---- Texto em estudo

Cidades mais inteligentes começam com propósito, não com tecnologia

Bernardo Motta assina no JOTA, em 23/11/2025, um texto que chama atenção para um ponto simples e frequentemente esquecido quando se fala em “cidade inteligente”. Tecnologia, sozinha, não resolve problema público. Ela só vira valor quando está conectada a governança, a interoperabilidade entre sistemas e a prioridades reais do governo e da população. O artigo ajuda a recolocar a discussão no lugar certo, menos vitrine e mais capacidade de entregar serviços melhores.

“Cidade inteligente” virou um rótulo fácil. Serve para justificar projeto, atrair fornecedor e, às vezes, até para disfarçar falta de prioridade.

O texto do JOTA empurra a conversa para longe do fetiche tecnológico. A tese é direta: soluções digitais só geram valor quando estão alinhadas à governança, à interoperabilidade e ao que o setor público realmente precisa resolver.

Governança, aqui, é o básico bem feito. É ter objetivos claros, responsabilidades definidas, regra de decisão, acompanhamento e correção de rota quando algo não funciona.

Interoperabilidade é a parte que quase sempre aparece tarde demais. Se sistemas não conversam, a cidade coleciona ilhas digitais, e o cidadão continua indo de balcão em balcão, só que agora com protocolo.

Prioridade pública real é o filtro que salva o orçamento e o tempo. É perguntar, antes de comprar tecnologia, qual dor pública vai ser atacada, quem será beneficiado, qual serviço melhora e como isso será medido.

Essa combinação muda o jeito de planejar transformação digital. Em vez de começar pelo “produto”, começa pelo problema, pelo processo e pela capacidade de operação, e aí sim escolhe ferramentas que façam sentido.

Como usar o anexo é simples, leia procurando o tripé do argumento. Onde aparece governança, entenda quais decisões precisam existir antes do software. Onde aparece interoperabilidade, pense nos dados e sistemas que a prefeitura já tem, e no que precisa integrar. Onde aparece prioridade real, teste se o projeto responde a uma dor pública concreta ou se só parece moderno.

No fim, o anexo funciona como um lembrete útil para gestão municipal e para quem acompanha políticas públicas. Cidade mais inteligente não é a que compra mais tecnologia, é a que organiza melhor o uso dela.

--------

Seu objetivo
Extraia do texto sobre cidades inteligentes, sem nenhuma alteração, o trecho que começa em “No fim, o anexo” e segue até “o uso dela.”. Não é preciso consultar os registros.

---- Material fornecido

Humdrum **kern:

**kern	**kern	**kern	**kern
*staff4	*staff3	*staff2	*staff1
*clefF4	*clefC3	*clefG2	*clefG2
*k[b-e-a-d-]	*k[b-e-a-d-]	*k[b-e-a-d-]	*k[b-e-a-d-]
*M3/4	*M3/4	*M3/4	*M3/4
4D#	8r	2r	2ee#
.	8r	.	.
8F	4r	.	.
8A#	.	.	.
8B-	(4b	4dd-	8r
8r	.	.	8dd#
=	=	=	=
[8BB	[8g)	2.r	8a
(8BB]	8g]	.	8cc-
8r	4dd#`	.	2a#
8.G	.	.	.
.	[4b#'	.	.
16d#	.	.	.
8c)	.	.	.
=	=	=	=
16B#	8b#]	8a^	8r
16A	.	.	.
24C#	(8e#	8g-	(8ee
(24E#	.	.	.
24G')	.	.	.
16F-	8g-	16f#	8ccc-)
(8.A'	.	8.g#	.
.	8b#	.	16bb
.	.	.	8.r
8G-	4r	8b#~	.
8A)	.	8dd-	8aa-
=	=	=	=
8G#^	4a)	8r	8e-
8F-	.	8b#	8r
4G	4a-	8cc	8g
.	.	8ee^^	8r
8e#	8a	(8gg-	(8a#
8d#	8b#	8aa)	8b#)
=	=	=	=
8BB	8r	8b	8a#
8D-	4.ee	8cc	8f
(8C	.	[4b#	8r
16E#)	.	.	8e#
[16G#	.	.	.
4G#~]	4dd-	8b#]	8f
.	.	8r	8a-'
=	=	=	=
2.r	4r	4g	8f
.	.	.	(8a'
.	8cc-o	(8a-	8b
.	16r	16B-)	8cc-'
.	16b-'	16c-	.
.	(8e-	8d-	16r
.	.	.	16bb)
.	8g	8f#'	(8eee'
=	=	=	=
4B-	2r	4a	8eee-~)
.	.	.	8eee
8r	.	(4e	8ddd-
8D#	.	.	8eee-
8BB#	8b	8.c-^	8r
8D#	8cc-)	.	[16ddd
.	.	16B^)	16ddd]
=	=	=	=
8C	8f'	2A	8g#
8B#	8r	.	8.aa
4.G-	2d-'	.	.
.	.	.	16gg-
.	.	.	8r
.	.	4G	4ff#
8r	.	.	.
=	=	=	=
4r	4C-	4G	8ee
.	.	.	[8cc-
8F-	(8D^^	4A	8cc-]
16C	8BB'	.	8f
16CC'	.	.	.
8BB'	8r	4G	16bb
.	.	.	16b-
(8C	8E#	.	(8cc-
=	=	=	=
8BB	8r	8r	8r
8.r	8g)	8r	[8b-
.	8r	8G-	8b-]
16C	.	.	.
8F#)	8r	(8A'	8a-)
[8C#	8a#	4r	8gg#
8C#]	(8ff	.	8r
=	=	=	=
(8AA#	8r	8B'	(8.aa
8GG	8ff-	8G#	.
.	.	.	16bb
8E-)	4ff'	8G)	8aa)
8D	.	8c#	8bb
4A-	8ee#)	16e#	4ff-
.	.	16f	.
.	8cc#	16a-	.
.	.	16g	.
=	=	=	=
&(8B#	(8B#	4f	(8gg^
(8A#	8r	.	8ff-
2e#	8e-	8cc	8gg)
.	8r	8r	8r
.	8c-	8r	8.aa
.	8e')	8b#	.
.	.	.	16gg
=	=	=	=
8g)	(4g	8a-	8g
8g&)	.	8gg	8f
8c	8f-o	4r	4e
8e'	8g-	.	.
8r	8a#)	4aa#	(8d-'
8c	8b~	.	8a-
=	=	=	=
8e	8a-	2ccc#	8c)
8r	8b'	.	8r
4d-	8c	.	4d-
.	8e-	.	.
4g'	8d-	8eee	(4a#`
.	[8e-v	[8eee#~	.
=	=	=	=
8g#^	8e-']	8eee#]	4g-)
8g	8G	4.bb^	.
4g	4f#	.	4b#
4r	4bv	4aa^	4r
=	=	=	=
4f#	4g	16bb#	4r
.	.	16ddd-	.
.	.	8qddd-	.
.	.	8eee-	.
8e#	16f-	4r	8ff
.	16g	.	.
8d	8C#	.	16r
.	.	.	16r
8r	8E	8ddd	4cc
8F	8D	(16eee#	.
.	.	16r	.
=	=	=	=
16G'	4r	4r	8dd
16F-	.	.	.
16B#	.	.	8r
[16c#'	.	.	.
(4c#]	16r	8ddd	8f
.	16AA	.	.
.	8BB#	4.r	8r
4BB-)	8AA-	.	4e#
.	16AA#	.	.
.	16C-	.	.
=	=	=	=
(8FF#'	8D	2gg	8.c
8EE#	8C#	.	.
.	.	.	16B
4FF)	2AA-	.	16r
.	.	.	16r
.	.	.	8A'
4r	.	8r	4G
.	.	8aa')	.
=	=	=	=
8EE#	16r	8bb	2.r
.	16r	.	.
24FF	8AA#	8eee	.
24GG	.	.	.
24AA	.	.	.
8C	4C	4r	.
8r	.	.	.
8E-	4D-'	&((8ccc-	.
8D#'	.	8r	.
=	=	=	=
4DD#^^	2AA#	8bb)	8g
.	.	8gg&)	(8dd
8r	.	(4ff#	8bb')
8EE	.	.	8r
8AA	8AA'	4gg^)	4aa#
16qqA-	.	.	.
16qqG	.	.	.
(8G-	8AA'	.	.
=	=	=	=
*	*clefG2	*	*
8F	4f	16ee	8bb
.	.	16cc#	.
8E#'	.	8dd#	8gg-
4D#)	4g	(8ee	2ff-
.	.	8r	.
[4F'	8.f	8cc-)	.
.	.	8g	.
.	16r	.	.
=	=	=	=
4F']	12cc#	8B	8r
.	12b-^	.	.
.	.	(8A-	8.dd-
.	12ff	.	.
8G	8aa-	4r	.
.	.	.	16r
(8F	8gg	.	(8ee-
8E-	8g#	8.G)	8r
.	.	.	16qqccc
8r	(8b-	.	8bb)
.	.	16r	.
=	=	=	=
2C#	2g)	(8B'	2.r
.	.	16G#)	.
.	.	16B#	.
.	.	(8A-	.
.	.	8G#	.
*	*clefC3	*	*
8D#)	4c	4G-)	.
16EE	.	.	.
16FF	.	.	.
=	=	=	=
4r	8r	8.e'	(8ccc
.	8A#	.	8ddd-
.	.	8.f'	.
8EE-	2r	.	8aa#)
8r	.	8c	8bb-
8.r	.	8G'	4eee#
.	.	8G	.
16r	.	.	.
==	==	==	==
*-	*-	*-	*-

--------

Resposta
No fim, o anexo funciona como um lembrete útil para gestão municipal e para quem acompanha políticas públicas. Cidade mais inteligente não é a que compra mais tecnologia, é a que organiza melhor o uso dela.